“l’apocalisse dei lavoratori” di valter hugo mãe
Siamo a Bragança, Portogallo, oltre 200 km da Oporto e 170 da Salamanca. Una domestica, maria da graça, di notte sogna il paradiso e di giorno avvelena lentamente suo marito con due gocce di candeggina nella minestra, per poi accorgersi che se l’uccidesse veramente non ci troverebbe più gusto. Intanto cade preda della foia senile del padrone, il burbero e colto sig. ferreira, mentre l’amica e collega quitéria cerca uomini più giovani e li trova nel sottobosco degli immigrati clandestini, complice la loro solitudine coatta. Nel tempo libero, entrambe arrotondano vegliando defunti alla vigilia del funerale e immaginarle narratrici accanto a un cadavere ci porta, forse solo casualmente, nell’universo pessoano del “Marinaio”. Opposta a questo gineceo bragantino c’è la compagine maschile. Un giovane ucraino, in fuga da una mamma troppo dolce e un papà che si crede assassino e teme di essere assassinato, spicca su un monotono repertorio di padri, mariti e amanti rudi, distratti, tutti comunque tristi e assenti, come il padre del sig. ferreira, caduto un giorno dal terzo piano. Tentato suicidio? Non sarebbe l’unico del libro, ma lui non muore ed è costretto a ricominciare la vita, “quadrupede di tristezza”, gattonando. Questa, per sommi capi, è “l’apocalisse dei lavoratori” di valter hugo mãe (Cavallo di Ferro, trad. di A. Tessaro).

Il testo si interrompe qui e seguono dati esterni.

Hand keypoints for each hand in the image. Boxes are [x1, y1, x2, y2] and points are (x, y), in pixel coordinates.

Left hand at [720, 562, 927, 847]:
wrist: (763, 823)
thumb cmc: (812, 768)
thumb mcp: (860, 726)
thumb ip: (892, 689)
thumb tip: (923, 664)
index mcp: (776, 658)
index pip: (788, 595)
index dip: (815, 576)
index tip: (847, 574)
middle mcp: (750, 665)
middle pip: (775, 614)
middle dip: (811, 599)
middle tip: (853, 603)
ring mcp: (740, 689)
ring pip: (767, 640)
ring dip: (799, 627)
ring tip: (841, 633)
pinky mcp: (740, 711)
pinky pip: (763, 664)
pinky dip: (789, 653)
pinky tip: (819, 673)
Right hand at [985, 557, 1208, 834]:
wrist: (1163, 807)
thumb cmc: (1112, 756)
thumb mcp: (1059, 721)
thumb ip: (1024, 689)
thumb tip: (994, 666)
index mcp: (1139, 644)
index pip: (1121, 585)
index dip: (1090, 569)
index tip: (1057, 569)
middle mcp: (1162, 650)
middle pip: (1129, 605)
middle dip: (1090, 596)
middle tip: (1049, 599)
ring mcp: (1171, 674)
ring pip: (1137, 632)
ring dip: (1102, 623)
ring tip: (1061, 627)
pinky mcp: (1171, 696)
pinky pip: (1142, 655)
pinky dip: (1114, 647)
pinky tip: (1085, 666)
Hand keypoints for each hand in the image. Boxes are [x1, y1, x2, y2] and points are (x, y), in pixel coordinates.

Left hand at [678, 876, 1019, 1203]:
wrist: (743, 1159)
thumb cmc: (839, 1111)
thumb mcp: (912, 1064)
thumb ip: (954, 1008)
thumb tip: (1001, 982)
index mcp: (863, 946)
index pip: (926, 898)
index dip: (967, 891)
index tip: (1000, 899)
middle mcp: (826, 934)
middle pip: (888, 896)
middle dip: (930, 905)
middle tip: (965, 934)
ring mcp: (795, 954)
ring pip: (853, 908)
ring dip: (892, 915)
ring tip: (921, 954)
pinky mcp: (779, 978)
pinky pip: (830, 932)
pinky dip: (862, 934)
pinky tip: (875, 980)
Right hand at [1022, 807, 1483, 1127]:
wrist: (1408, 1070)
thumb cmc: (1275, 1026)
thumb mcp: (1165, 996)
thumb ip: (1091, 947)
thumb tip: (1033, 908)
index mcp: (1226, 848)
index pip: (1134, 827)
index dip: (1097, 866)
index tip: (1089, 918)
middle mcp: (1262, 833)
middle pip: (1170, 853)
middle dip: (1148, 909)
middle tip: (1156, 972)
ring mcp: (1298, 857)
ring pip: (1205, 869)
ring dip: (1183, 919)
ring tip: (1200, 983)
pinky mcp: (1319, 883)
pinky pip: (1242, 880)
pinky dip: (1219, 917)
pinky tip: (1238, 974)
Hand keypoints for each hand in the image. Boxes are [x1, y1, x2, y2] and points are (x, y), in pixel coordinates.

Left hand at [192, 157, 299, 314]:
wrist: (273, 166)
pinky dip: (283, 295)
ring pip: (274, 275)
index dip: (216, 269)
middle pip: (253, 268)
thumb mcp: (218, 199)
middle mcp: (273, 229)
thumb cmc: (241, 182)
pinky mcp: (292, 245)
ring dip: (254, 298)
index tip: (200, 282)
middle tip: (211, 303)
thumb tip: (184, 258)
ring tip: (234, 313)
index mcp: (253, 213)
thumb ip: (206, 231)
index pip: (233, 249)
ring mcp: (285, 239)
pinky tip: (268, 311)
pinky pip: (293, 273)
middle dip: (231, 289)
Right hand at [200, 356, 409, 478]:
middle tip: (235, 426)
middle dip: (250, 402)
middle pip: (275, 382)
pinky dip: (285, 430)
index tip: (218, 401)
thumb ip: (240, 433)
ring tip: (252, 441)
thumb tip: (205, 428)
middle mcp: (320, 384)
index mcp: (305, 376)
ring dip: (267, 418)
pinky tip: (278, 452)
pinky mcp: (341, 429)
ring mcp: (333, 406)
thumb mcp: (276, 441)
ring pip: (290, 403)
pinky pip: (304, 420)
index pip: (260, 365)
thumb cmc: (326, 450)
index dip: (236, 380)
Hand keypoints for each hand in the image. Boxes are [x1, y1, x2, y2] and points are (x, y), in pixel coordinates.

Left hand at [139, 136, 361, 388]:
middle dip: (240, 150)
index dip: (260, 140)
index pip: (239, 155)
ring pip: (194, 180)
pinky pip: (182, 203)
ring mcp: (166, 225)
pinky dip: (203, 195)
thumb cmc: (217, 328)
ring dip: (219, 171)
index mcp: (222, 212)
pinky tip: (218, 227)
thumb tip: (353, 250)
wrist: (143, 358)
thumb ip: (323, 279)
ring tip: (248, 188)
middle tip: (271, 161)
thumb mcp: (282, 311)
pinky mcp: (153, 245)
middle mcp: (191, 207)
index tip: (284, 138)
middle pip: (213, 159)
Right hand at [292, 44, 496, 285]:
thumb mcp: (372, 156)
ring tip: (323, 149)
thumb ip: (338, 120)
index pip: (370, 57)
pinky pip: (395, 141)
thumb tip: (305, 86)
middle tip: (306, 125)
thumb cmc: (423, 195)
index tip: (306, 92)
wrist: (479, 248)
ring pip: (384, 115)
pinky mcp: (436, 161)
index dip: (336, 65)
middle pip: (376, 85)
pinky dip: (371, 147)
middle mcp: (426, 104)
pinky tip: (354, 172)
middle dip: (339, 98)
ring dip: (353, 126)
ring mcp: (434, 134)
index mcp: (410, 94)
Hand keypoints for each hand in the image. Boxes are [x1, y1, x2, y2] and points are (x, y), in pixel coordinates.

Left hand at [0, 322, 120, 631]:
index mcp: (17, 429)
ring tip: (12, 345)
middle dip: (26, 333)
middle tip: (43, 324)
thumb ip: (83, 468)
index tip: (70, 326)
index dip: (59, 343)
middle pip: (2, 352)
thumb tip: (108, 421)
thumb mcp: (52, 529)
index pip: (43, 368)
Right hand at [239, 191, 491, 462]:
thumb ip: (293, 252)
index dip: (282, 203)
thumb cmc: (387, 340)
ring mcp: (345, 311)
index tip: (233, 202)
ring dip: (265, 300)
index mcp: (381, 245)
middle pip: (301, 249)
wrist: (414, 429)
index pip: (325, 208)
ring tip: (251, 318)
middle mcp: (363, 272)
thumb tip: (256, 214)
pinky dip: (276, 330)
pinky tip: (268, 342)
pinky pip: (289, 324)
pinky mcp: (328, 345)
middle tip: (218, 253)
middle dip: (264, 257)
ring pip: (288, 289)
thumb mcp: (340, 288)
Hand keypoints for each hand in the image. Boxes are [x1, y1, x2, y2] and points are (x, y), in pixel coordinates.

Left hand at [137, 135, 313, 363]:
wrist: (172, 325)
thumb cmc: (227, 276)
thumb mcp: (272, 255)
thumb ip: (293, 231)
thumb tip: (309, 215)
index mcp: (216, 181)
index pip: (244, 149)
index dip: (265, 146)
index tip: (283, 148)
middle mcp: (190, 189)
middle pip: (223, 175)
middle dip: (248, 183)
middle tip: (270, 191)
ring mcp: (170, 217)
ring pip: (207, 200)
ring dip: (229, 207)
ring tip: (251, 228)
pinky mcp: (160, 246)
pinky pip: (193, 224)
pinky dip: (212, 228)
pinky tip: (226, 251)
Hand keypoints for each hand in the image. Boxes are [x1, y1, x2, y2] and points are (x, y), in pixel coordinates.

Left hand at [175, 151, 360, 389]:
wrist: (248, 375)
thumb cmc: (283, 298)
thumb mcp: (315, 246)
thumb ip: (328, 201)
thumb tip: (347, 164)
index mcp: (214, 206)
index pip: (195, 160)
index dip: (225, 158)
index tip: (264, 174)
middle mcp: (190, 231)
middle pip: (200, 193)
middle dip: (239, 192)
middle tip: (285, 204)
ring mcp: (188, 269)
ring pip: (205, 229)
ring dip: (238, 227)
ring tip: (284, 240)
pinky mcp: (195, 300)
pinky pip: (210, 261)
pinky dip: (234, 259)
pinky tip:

L’autore dispone personaggi ed eventi di questo microcosmo provinciale (con lui la letteratura portoghese si trasferisce in un’area poco esplorata: la regione del Trás-os-Montes, non nel suo più noto versante rurale, bensì in quello urbano del capoluogo) seguendo un ordine arbitrario in cui i piani temporali si sovrappongono, creano sorpresa, ma anche senso di soffocamento, come in un universo concentrazionario capace di espandersi fino agli ultimi capitoli, dove compaiono ancora personaggi nuovi, ugualmente solitari e tragici. È il caso del piccolo Miguel, che morendo crea legami tra chi lo aveva conosciuto e chi lo vegliava per 50 euro a notte. Come colf intanto si guadagna 4 euro all’ora e questa attenzione balzachiana ai tariffari è uno dei risvolti marginali più simpatici della narrazione. L’altro, meno marginale e più programmatico, è l’attenzione costante ma non ossessiva ai dettagli di una vita sessuale in cui la carenza del più elementare piacere fisico come del conforto sentimentale supera ogni altra carenza prodotta dalla neo-povertà del precariato.
Eppure non ci si aspetti un romanzo crudamente realista. Come in quel film di Almodóvar (la Carmen Maura di “Che ho fatto io per meritare questo?” è nel lignaggio di queste “casalinghe disperate” di Bragança) in cui la nonna suggerisce tutte le risposte sbagliate al nipote che deve applicare l’etichetta “realista” o “romantico” a una lista di scrittori, anche qui lo stile è ibrido e le svolte narrative, a cominciare dal finale, sono sempre delle svolte liriche che forzano la mano al realismo più che assecondarlo.
Ultima nota per spiegare quella che potrebbe sembrare una svista recidiva: valter hugo mãe ha abolito le maiuscole e ridotto la punteggiatura; leggerlo significa anche fare della filologia testuale istantanea per capire dove finisce una frase e ne comincia un’altra, chi parla, chi risponde, se pone una domanda o lancia un urlo. In ciò ricorderebbe un po’ la scrittura di Saramago e, a pensarci, il “premio Saramago” il nostro l’ha vinto nel 2007 con “il rimorso di baltazar serapião”, atipico romanzo storico, solo superficialmente diverso da questo. Ma in Portogallo, forse più che altrove, il picconamento di ortografia e punteggiaura è pratica diffusa che travalica ambiti e periodi delimitati. Qualche volta se ne farebbe volentieri a meno. A costo di passare per gretti tradizionalisti, bisogna ammettere che la tradizione è il frutto di un lungo ripensamento già sedimentato e assodato. Anche nell’interpunzione.